Atak Rosji na Ukrainę – stan po 76 dniach
Ukraiński Sztab Generalny powiadomił o odzyskaniu kontroli nad czterema miejscowościami w okolicach Charkowa. Sytuacja militarna miała jednak nie ulec zmianie – jednostki rosyjskie w dalszym ciągu bezskutecznie atakują pozycje obrońców, ponosząc przy tym znaczące straty, ewentualnie umacniają się na zajmowanych pozycjach. Z lokalnych doniesień wynika, że wciąż niemożliwa jest ewakuacja ludności z obwodu ługańskiego, a także dostarczenie jej pomocy humanitarnej. We wszystkich kontrolowanych przez stronę ukraińską miejscowościach w rejonie Siewierodoniecka miały zostać odcięte woda, prąd, gaz i łączność komórkowa. Miejscowe władze wezwały mieszkańców Hulajpoła w obwodzie zaporoskim do ewakuacji.
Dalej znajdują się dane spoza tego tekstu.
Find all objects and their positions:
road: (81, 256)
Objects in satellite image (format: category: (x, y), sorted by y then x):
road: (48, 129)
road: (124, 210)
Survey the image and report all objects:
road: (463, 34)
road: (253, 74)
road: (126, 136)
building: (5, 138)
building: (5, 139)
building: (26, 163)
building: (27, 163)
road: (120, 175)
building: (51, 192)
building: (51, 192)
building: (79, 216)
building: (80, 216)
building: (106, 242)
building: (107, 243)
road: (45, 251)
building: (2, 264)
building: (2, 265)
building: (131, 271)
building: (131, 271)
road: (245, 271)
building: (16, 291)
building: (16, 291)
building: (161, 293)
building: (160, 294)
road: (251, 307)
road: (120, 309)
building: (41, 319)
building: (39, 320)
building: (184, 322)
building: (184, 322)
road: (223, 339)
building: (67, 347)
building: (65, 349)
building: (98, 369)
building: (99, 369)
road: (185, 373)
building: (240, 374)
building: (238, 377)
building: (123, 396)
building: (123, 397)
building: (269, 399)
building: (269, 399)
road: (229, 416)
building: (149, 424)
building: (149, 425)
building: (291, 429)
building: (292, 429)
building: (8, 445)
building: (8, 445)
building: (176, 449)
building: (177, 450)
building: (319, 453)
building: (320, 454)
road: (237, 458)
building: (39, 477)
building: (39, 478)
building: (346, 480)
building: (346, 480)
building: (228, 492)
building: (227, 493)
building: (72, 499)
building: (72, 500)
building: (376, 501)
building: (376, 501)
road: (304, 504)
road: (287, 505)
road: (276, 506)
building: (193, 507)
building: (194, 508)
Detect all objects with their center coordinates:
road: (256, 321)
Agresor kontynuuje ostrzał artyleryjski i bombardowania pozycji obrońców na całej linii styczności wojsk oraz miejscowości stanowiących ich bezpośrednie zaplecze (Słowiańsk, Mikołajów, miejscowości na południe od Krzywego Rogu i Zaporoża). Po raz pierwszy od ponad dwóch miesięcy najeźdźcy nie uderzali na cele w Charkowie, zwiększyli natomiast częstotliwość ognia na jego obrzeżach. Strona ukraińska nie poinformowała też o atakach rakietowych w głębi kraju. Rosjanie wciąż ostrzeliwują przygraniczne rejony obwodów czernihowskiego i sumskiego.
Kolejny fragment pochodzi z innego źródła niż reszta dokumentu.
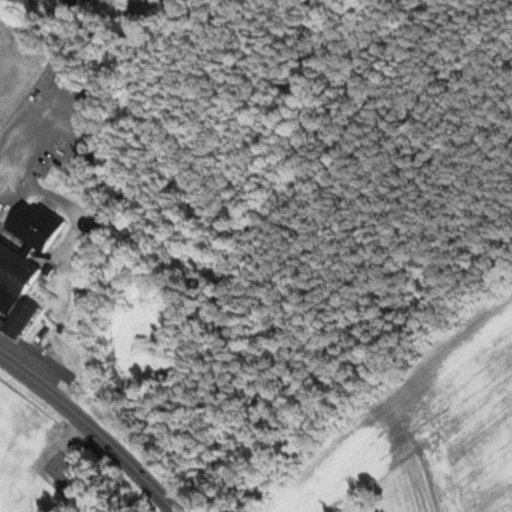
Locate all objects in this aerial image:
building: (24, 264)
road: (95, 423)
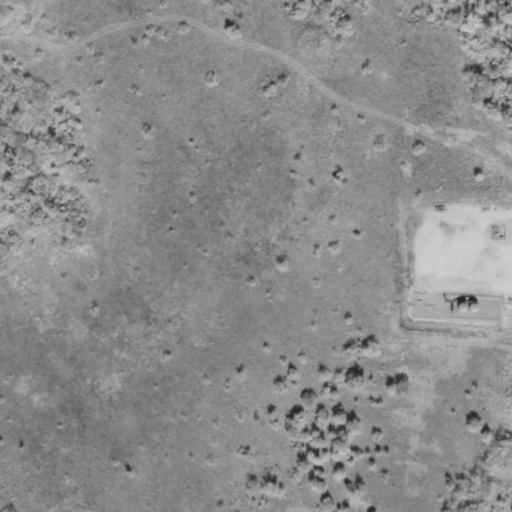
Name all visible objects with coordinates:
road: (368, 306)
building: (465, 307)
building: (465, 307)
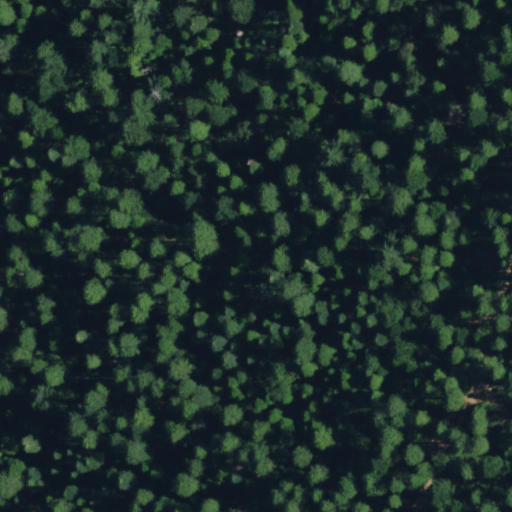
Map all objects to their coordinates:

Dowództwo 126. Samodzielnej Brygady Obrony Terytorialnej w obwodzie odeskim powiadomiło o przeszkoleniu (m.in. w zakresie posługiwania się bronią przeciwpancerną, neutralizacji snajperów i działań antysabotażowych) kolejnych 2 tys. ochotników, którzy mogą być skierowani do obrony obwodu w razie zagrożenia z terytorium Naddniestrza. Łącznie w ukraińskiej części Besarabii przeszkolono już 10 tys. chętnych w ramach Obrony Terytorialnej.
Rosyjskie media poinformowały, że kolaborujące z okupantem „władze” obwodu chersońskiego zamierzają zwrócić się do Moskwy o przyłączenie tego terenu do Rosji. Tym samym – zapewne z powodu trwającego oporu społecznego – pominięty ma być etap stworzenia tzw. Chersońskiej Republiki Ludowej i referendum w sprawie jej uznania.
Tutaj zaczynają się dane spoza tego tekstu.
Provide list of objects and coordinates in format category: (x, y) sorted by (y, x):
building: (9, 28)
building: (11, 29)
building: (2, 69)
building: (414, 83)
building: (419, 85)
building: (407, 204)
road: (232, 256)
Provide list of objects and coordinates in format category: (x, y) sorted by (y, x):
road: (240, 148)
Główny Zarząd Wywiadu Ministerstwa Obrony Ukrainy oznajmił, że część zboża wywiezionego przez agresora znajduje się już na Morzu Śródziemnym na statkach pod rosyjską banderą i jest transportowana najprawdopodobniej do Syrii. Najeźdźcy mają nadal wywozić skradzioną żywność do Rosji i na obszar okupowanego Krymu.
Prezydent Wołodymyr Zełenski poinformował, że przeciwnik nie wyraża zgody na żadną z proponowanych przez Ukrainę opcji ewakuacji obrońców z zakładów Azowstal w Mariupolu. Podkreślił też, że kraj zwrócił się do partnerów zachodnich z prośbą o broń niezbędną do odblokowania miasta i uratowania pozostających tam osób. W wystąpieniu przed parlamentem Malty Zełenski zaakcentował wagę pomocy udzielonej wyspie przez Wielką Brytanię i Stany Zjednoczone w czasie II wojny światowej oraz zaapelował o przekazanie samolotów, śmigłowców i ciężkiej artylerii. Podkreślił przy tym, że – podobnie jak 80 lat temu – na polu walki decydują się losy Europy.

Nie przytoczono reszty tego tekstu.